===== Supplied material

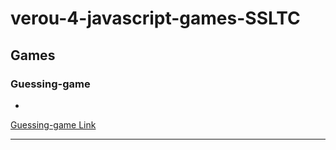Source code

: # verou-4-javascript-games-SSLTC

## Games

### Guessing-game

- 

<a href="./Guessing-game">Guessing-game Link</a>

___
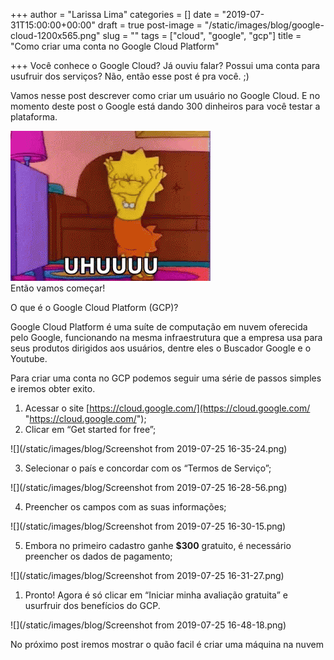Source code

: +++
author = "Larissa Lima"
categories = []
date = "2019-07-31T15:00:00+00:00"
draft = true
post-image = "/static/images/blog/google-cloud-1200x565.png"
slug = ""
tags = ["cloud", "google", "gcp"]
title = "Como criar uma conta no Google Cloud Platform"

+++
Você conhece o Google Cloud? Já ouviu falar? Possui uma conta para usufruir dos serviços? Não, então esse post é pra você. ;)

Vamos nesse post descrever como criar um usuário no Google Cloud.  E no momento deste post o Google está dando 300 dinheiros para você testar a plataforma.

![](/static/images/blog/uhul_lisa.gif)  
Então vamos começar! 

O que é o Google Cloud Platform (GCP)?

Google Cloud Platform é uma suíte de computação em nuvem oferecida pelo Google, funcionando na mesma infraestrutura que a empresa usa para seus produtos dirigidos aos usuários, dentre eles o Buscador Google e o Youtube.

Para criar uma conta no GCP podemos seguir uma série de passos simples e iremos obter exito. 

1. Acessar o site [https://cloud.google.com/](https://cloud.google.com/ "https://cloud.google.com/");
2. Clicar em “Get started for free”;

![](/static/images/blog/Screenshot from 2019-07-25 16-35-24.png) 

3) Selecionar o país e concordar com os “Termos de Serviço”;

![](/static/images/blog/Screenshot from 2019-07-25 16-28-56.png)

4) Preencher os campos com as suas informações;

![](/static/images/blog/Screenshot from 2019-07-25 16-30-15.png)

5) Embora no primeiro cadastro ganhe **$300** gratuito, é necessário preencher os dados de pagamento;

![](/static/images/blog/Screenshot from 2019-07-25 16-31-27.png)

1. Pronto! Agora é só clicar em “Iniciar minha avaliação gratuita” e usurfruir dos benefícios do GCP.

![](/static/images/blog/Screenshot from 2019-07-25 16-48-18.png)

No próximo post iremos mostrar o quão facil é criar uma máquina na nuvem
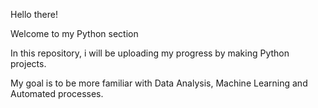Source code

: Hello there! 

Welcome to my Python section

In this repository, i will be uploading my progress by making Python projects.

My goal is to be more familiar with Data Analysis, Machine Learning and Automated processes.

==========

> [Task prompt] Copy out the source text of all the rows above, word for word and line for line, leaving out the pictures.

> [Response area]
Source code

: # verou-4-javascript-games-SSLTC

## Games

### Guessing-game

- 

<a href="./Guessing-game">Guessing-game Link</a>

___
Source code

: +++
author = "Larissa Lima"
categories = []
date = "2019-07-31T15:00:00+00:00"
draft = true
post-image = "/static/images/blog/google-cloud-1200x565.png"
slug = ""
tags = ["cloud", "google", "gcp"]
title = "Como criar uma conta no Google Cloud Platform"

+++
Você conhece o Google Cloud? Já ouviu falar? Possui uma conta para usufruir dos serviços? Não, então esse post é pra você. ;)

Vamos nesse post descrever como criar um usuário no Google Cloud.  E no momento deste post o Google está dando 300 dinheiros para você testar a plataforma.

![](/static/images/blog/uhul_lisa.gif)  
Então vamos começar! 

O que é o Google Cloud Platform (GCP)?

Google Cloud Platform é uma suíte de computação em nuvem oferecida pelo Google, funcionando na mesma infraestrutura que a empresa usa para seus produtos dirigidos aos usuários, dentre eles o Buscador Google e o Youtube.

Para criar uma conta no GCP podemos seguir uma série de passos simples e iremos obter exito. 

1. Acessar o site [https://cloud.google.com/](https://cloud.google.com/ "https://cloud.google.com/");
2. Clicar em “Get started for free”;

![](/static/images/blog/Screenshot from 2019-07-25 16-35-24.png) 

3) Selecionar o país e concordar com os “Termos de Serviço”;

![](/static/images/blog/Screenshot from 2019-07-25 16-28-56.png)

4) Preencher os campos com as suas informações;

![](/static/images/blog/Screenshot from 2019-07-25 16-30-15.png)

5) Embora no primeiro cadastro ganhe **$300** gratuito, é necessário preencher os dados de pagamento;

![](/static/images/blog/Screenshot from 2019-07-25 16-31-27.png)

1. Pronto! Agora é só clicar em “Iniciar minha avaliação gratuita” e usurfruir dos benefícios do GCP.

![](/static/images/blog/Screenshot from 2019-07-25 16-48-18.png)

No próximo post iremos mostrar o quão facil é criar uma máquina na nuvem
Source code

: Hello there! 

Welcome to my Python section

In this repository, i will be uploading my progress by making Python projects.

My goal is to be more familiar with Data Analysis, Machine Learning and Automated processes.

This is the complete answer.